A new mechanism of arterial calcification in diabetes: interaction between H3K18 lactylation and CHI3L1.

Abstract

Metabolic changes are an important characteristic of vascular complications in diabetes. The accumulation of lactate in the microenvironment can promote vascular smooth muscle cell (VSMC) calcification in diabetes, although the specific mechanism remains to be fully elucidated. In this study, we explored the characteristics of lactylation in diabetic arterial calcification and the underlying molecular mechanism. We found that in high-glucose calcified VSMC, the overall lactylation level was significantly increased. Mass spectrometry analysis revealed a significant up-regulation of H3 histone lactylation. After site-specific point-mutation at K18 to simulate the delactylation modification, VSMC calcification was significantly reduced. Through a combination of H3K18la ChIP-seq, RNA-seq, H3K18la ChIP-qPCR, and point-mutation experiments, we confirmed that H3K18la can up-regulate CHI3L1. CHI3L1 knockout significantly alleviated VSMC osteogenic phenotype transformation and mouse arterial calcification. RNA-seq analysis of the downstream molecular signaling showed that CHI3L1 activates the IL-13-IL-13Ra2-JAK1-STAT3 pathway.
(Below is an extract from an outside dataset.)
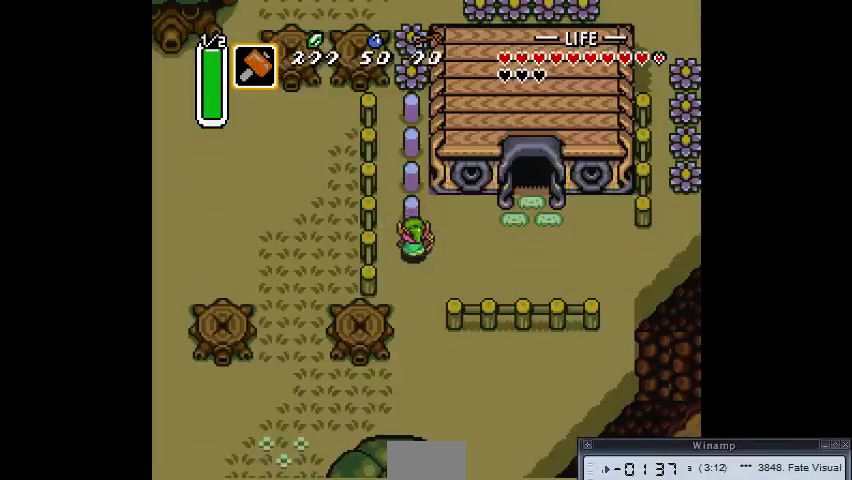
Gameplay with a controller (PlayStation layout); each line is a JSON object with the inputs held at the frame after it. "events" lists button and stick changes between this image and that frame as [ms after this image, input, new state], when the widget could be followed in between. Not read: CIRCLE DPAD_DOWN DPAD_LEFT DPAD_RIGHT DPAD_UP L3 R3.
{"buttons": [], "events": [[67, "SQUARE", "down"], [167, "SQUARE", "up"]]}
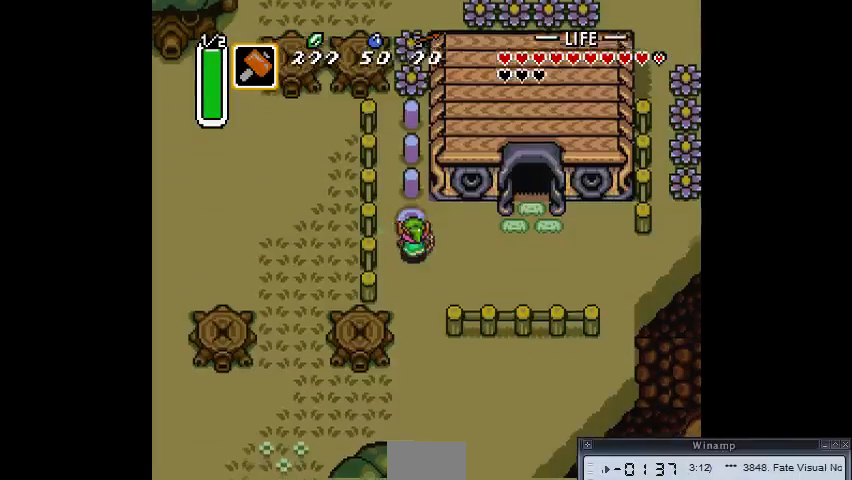
{"buttons": [], "events": [[167, "SQUARE", "down"], [400, "SQUARE", "up"]]}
Targeted inhibition of IL-13Ra2 reduced VSMC calcification. We conclude that in a diabetic calcification environment, the H3 histone K18 site undergoes lactylation modification in VSMCs, upregulating CHI3L1, which, in turn, regulates the IL-13-IL-13Ra2-JAK1-STAT3 signaling pathway, ultimately exacerbating arterial calcification. Our study elucidates the epigenetic mechanism by which lactate promotes arterial calcification in diabetes.